What this task involves -
Output only the span of lines that begins at the line containing "mug: present [623,625,667,670]" and ends at the last line of the data, both included, exactly as they appear.

[Dataset items]
▼▼▼

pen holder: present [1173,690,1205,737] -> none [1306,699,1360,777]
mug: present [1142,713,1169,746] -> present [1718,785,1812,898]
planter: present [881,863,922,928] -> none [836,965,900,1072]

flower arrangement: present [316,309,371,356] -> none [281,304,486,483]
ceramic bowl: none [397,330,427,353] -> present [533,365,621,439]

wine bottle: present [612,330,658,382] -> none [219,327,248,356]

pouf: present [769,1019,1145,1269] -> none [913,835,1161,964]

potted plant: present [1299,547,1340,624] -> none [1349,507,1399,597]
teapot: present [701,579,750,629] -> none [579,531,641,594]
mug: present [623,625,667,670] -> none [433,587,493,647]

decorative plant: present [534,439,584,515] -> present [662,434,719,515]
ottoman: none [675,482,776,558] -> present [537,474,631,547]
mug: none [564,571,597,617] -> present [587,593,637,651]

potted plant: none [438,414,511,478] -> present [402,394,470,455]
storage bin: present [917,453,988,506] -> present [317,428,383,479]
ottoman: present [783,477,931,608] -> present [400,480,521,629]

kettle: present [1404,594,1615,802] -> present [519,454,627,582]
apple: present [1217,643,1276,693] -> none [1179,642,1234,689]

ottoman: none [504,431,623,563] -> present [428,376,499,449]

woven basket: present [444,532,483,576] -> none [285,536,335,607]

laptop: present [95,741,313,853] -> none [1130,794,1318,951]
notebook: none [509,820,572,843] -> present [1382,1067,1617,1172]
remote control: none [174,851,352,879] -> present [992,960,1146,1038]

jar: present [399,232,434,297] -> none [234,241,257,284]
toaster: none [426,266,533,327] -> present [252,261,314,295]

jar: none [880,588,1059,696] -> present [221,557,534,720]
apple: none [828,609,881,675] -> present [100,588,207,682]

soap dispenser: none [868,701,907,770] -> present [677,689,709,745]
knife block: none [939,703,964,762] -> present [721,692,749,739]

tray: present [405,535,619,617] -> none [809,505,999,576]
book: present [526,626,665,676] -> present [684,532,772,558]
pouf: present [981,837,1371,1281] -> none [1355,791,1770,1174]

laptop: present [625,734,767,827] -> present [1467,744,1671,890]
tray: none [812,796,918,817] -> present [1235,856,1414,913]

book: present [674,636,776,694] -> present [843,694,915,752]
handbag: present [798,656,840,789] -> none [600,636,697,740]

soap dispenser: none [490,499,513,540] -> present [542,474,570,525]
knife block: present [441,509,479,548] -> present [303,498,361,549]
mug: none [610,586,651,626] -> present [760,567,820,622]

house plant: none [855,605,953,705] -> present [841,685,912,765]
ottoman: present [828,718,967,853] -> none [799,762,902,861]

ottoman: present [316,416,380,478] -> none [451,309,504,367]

▲▲▲

Output below -
mug: present [623,625,667,670] -> none [433,587,493,647]

decorative plant: present [534,439,584,515] -> present [662,434,719,515]
ottoman: none [675,482,776,558] -> present [537,474,631,547]
mug: none [564,571,597,617] -> present [587,593,637,651]

potted plant: none [438,414,511,478] -> present [402,394,470,455]
storage bin: present [917,453,988,506] -> present [317,428,383,479]
ottoman: present [783,477,931,608] -> present [400,480,521,629]

kettle: present [1404,594,1615,802] -> present [519,454,627,582]
apple: present [1217,643,1276,693] -> none [1179,642,1234,689]

ottoman: none [504,431,623,563] -> present [428,376,499,449]

woven basket: present [444,532,483,576] -> none [285,536,335,607]

laptop: present [95,741,313,853] -> none [1130,794,1318,951]
notebook: none [509,820,572,843] -> present [1382,1067,1617,1172]
remote control: none [174,851,352,879] -> present [992,960,1146,1038]

jar: present [399,232,434,297] -> none [234,241,257,284]
toaster: none [426,266,533,327] -> present [252,261,314,295]

jar: none [880,588,1059,696] -> present [221,557,534,720]
apple: none [828,609,881,675] -> present [100,588,207,682]

soap dispenser: none [868,701,907,770] -> present [677,689,709,745]
knife block: none [939,703,964,762] -> present [721,692,749,739]

tray: present [405,535,619,617] -> none [809,505,999,576]
book: present [526,626,665,676] -> present [684,532,772,558]
pouf: present [981,837,1371,1281] -> none [1355,791,1770,1174]

laptop: present [625,734,767,827] -> present [1467,744,1671,890]
tray: none [812,796,918,817] -> present [1235,856,1414,913]

book: present [674,636,776,694] -> present [843,694,915,752]
handbag: present [798,656,840,789] -> none [600,636,697,740]

soap dispenser: none [490,499,513,540] -> present [542,474,570,525]
knife block: present [441,509,479,548] -> present [303,498,361,549]
mug: none [610,586,651,626] -> present [760,567,820,622]

house plant: none [855,605,953,705] -> present [841,685,912,765]
ottoman: present [828,718,967,853] -> none [799,762,902,861]

ottoman: present [316,416,380,478] -> none [451,309,504,367]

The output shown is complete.